--- To do ---
The entries shown next need to be written again word for word.

--- Listed entries ---
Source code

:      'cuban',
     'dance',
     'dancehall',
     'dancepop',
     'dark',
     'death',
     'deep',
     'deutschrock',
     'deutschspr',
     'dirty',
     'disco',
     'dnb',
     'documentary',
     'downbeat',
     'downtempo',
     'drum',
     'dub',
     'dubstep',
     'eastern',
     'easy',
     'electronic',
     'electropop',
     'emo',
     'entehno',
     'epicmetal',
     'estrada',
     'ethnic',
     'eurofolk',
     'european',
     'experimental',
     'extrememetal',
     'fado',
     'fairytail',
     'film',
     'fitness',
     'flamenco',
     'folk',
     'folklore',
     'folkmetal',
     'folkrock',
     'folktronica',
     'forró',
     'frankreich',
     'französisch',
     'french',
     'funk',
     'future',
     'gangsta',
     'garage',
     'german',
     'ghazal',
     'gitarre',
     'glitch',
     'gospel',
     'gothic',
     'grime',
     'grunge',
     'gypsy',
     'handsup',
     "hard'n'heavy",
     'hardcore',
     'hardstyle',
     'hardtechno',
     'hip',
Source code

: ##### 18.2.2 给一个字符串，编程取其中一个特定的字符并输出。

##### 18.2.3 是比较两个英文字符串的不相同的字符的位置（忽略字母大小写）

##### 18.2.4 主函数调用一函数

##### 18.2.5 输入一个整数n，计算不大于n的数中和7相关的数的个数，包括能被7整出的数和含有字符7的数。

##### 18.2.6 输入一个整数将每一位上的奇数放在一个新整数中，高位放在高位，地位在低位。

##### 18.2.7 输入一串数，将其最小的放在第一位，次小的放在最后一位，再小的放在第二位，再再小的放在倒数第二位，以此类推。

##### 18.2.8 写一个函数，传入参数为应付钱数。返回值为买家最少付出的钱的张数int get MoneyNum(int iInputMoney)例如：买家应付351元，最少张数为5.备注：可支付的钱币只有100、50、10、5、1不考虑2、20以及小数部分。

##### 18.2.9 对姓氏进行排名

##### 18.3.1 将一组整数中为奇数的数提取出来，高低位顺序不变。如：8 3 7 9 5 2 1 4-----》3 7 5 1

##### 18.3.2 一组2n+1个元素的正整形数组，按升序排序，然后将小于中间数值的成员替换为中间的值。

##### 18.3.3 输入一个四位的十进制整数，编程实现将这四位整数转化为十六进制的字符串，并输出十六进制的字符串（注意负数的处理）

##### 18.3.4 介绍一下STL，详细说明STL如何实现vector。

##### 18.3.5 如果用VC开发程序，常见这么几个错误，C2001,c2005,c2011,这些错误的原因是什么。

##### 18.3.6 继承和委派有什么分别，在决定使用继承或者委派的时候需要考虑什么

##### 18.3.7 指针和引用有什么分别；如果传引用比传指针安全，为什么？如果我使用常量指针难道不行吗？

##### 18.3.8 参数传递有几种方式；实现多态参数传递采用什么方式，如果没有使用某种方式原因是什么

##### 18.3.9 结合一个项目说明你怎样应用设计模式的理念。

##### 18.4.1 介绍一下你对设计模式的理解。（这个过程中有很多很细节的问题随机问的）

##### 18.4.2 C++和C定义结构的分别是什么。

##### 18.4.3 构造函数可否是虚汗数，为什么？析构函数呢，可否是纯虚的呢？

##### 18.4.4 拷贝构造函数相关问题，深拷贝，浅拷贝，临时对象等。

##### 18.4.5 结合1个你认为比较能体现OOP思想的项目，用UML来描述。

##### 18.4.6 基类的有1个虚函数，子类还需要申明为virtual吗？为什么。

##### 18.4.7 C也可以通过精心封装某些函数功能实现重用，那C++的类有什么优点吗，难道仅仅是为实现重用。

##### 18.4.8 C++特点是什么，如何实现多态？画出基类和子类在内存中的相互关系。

--- Written response ---
Source code

:      'cuban',
     'dance',
     'dancehall',
     'dancepop',
     'dark',
     'death',
     'deep',
     'deutschrock',
     'deutschspr',
     'dirty',
     'disco',
     'dnb',
     'documentary',
     'downbeat',
     'downtempo',
     'drum',
     'dub',
     'dubstep',
     'eastern',
     'easy',
     'electronic',
     'electropop',
     'emo',
     'entehno',
     'epicmetal',
     'estrada',
     'ethnic',
     'eurofolk',
     'european',
     'experimental',
     'extrememetal',
     'fado',
     'fairytail',
     'film',
     'fitness',
     'flamenco',
     'folk',
     'folklore',
     'folkmetal',
     'folkrock',
     'folktronica',
     'forró',
     'frankreich',
     'französisch',
     'french',
     'funk',
     'future',
     'gangsta',
     'garage',
     'german',
     'ghazal',
     'gitarre',
     'glitch',
     'gospel',
     'gothic',
     'grime',
     'grunge',
     'gypsy',
     'handsup',
     "hard'n'heavy",
     'hardcore',
     'hardstyle',
     'hardtechno',
     'hip',
Source code

: ##### 18.2.2 给一个字符串，编程取其中一个特定的字符并输出。

##### 18.2.3 是比较两个英文字符串的不相同的字符的位置（忽略字母大小写）

##### 18.2.4 主函数调用一函数

##### 18.2.5 输入一个整数n，计算不大于n的数中和7相关的数的个数，包括能被7整出的数和含有字符7的数。

##### 18.2.6 输入一个整数将每一位上的奇数放在一个新整数中，高位放在高位，地位在低位。

##### 18.2.7 输入一串数，将其最小的放在第一位，次小的放在最后一位，再小的放在第二位，再再小的放在倒数第二位，以此类推。

##### 18.2.8 写一个函数，传入参数为应付钱数。返回值为买家最少付出的钱的张数int get MoneyNum(int iInputMoney)例如：买家应付351元，最少张数为5.备注：可支付的钱币只有100、50、10、5、1不考虑2、20以及小数部分。

##### 18.2.9 对姓氏进行排名

##### 18.3.1 将一组整数中为奇数的数提取出来，高低位顺序不变。如：8 3 7 9 5 2 1 4-----》3 7 5 1

##### 18.3.2 一组2n+1个元素的正整形数组，按升序排序，然后将小于中间数值的成员替换为中间的值。

##### 18.3.3 输入一个四位的十进制整数，编程实现将这四位整数转化为十六进制的字符串，并输出十六进制的字符串（注意负数的处理）

##### 18.3.4 介绍一下STL，详细说明STL如何实现vector。

##### 18.3.5 如果用VC开发程序，常见这么几个错误，C2001,c2005,c2011,这些错误的原因是什么。

##### 18.3.6 继承和委派有什么分别，在决定使用继承或者委派的时候需要考虑什么

##### 18.3.7 指针和引用有什么分别；如果传引用比传指针安全，为什么？如果我使用常量指针难道不行吗？

##### 18.3.8 参数传递有几种方式；实现多态参数传递采用什么方式，如果没有使用某种方式原因是什么

##### 18.3.9 结合一个项目说明你怎样应用设计模式的理念。

##### 18.4.1 介绍一下你对设计模式的理解。（这个过程中有很多很细节的问题随机问的）

##### 18.4.2 C++和C定义结构的分别是什么。

##### 18.4.3 构造函数可否是虚汗数，为什么？析构函数呢，可否是纯虚的呢？

##### 18.4.4 拷贝构造函数相关问题，深拷贝，浅拷贝，临时对象等。

##### 18.4.5 结合1个你认为比较能体现OOP思想的项目，用UML来描述。

##### 18.4.6 基类的有1个虚函数，子类还需要申明为virtual吗？为什么。

##### 18.4.7 C也可以通过精心封装某些函数功能实现重用，那C++的类有什么优点吗，难道仅仅是为实现重用。

##### 18.4.8 C++特点是什么，如何实现多态？画出基类和子类在内存中的相互关系。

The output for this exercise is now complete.